In Mexifornia these days, society is so upside down that a city has to make excuses for protecting the public from dangerous unlicensed drivers who are usually illegal aliens.
A 2008 study from the AAA Foundation for Traffic Safety found that unlicensed drivers are involved in one in five fatal crashes, but the ACLU is more concerned about the well being of illegal aliens than the safety of citizens and criticized Escondido for the city’s program to protect the public.
Earlier in March, the liberal lawyer group demanded an audit from the Escondido Police Department to see whether the city program of using road checkpoints to remove unlicensed drivers was charging undue fees for impounding vehicles. As an ACLU spokeslawyer remarked, “And we’re concerned that their real interest is profit making and going after immigrants.”
No good deed goes unchallenged when the ACLU is on the job!
San Diego suburb defends vehicle impounds, Associated Press, March 30, 2012
The north San Diego suburb of Escondido on Friday defended itself against criticism that its vehicle impounds unfairly target illegal immigrants, saying they have been a drain on city coffers.
Vehicle tows have cost the city nearly $100,000 over the last three years, the city said in a report two weeks after the American Civil Liberties Union’s San Diego chapter questioned whether Escondido was profiting from fees it levies on drivers.
City Manager Clay Phillips says the report shows Escondido’s fees are appropriate but that they should be reviewed each year. The ACLU said the report was seriously flawed.

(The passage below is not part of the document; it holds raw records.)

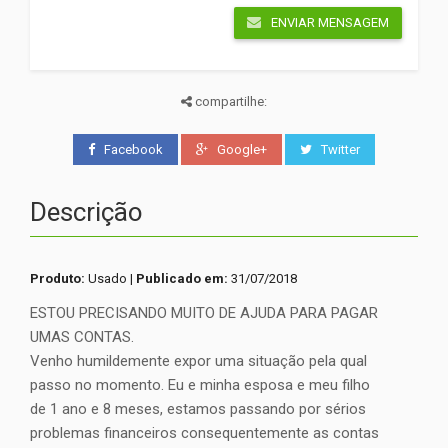
ENVIAR MENSAGEM
compartilhe:
Facebook
Google+
Twitter
Descrição
Produto:
Usado |
Publicado em:
31/07/2018
ESTOU PRECISANDO MUITO DE AJUDA PARA PAGAR
UMAS CONTAS.
Venho humildemente expor uma situação pela qual
passo no momento. Eu e minha esposa e meu filho
de 1 ano e 8 meses, estamos passando por sérios
problemas financeiros consequentemente as contas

Escondido, like many cities, impounds vehicles from drivers who are unlicensed. California and 46 other states deny driver licenses to illegal immigrants, making them more likely to get towed.
Escondido charges drivers $100 to $180 for each tow. California allows towing companies to impound vehicles for up to 30 days, resulting in additional fees that can top $1,000.
The suburb of 144,000 people whose Latino population has surged in the last 30 years has been a hotbed of controversy over illegal immigration. Like Hazleton, Pa., and Farmers Branch, Texas, authorities in Escondido have tackled illegal immigration on their own.
In 2006, the City Council voted to require landlords to check tenants’ immigration status but a federal judge blocked the ordinance and it never took effect. In 2010, Escondido police forged an unusually close alliance with U.S. Immigration and Customs Enforcement, which has four agents at police headquarters to check the immigration status of people who are questioned at checkpoints or elsewhere.
Against that backdrop, police have come under heavy scrutiny for checkpoints designed to determine if drivers are drunk, unlicensed or violating other rules of traffic safety.
The city said it impounded 12,758 vehicles in the last three years. Fees collected from drivers and towing company concessions yielded a surplus last year and deficits the previous two years for an accumulated deficit of $92,593 over the last three years, a sliver of Escondido’s annual operating budget of $73.4 million.
The ACLU raised a number of questions about how the figures were reached, including the lack of detail on how state grants support operations.
“The main takeaway for us is this makes us more concerned, not less, about the possibility of fiscal impropriety in Escondido,” said Margaret Dooley-Sammuli, senior policy advocate for the ACLU in San Diego.
Beginning this year in California, police can no longer impound vehicles at sobriety checkpoints if a driver’s only offense is being unlicensed and a licensed driver can be found to take the car.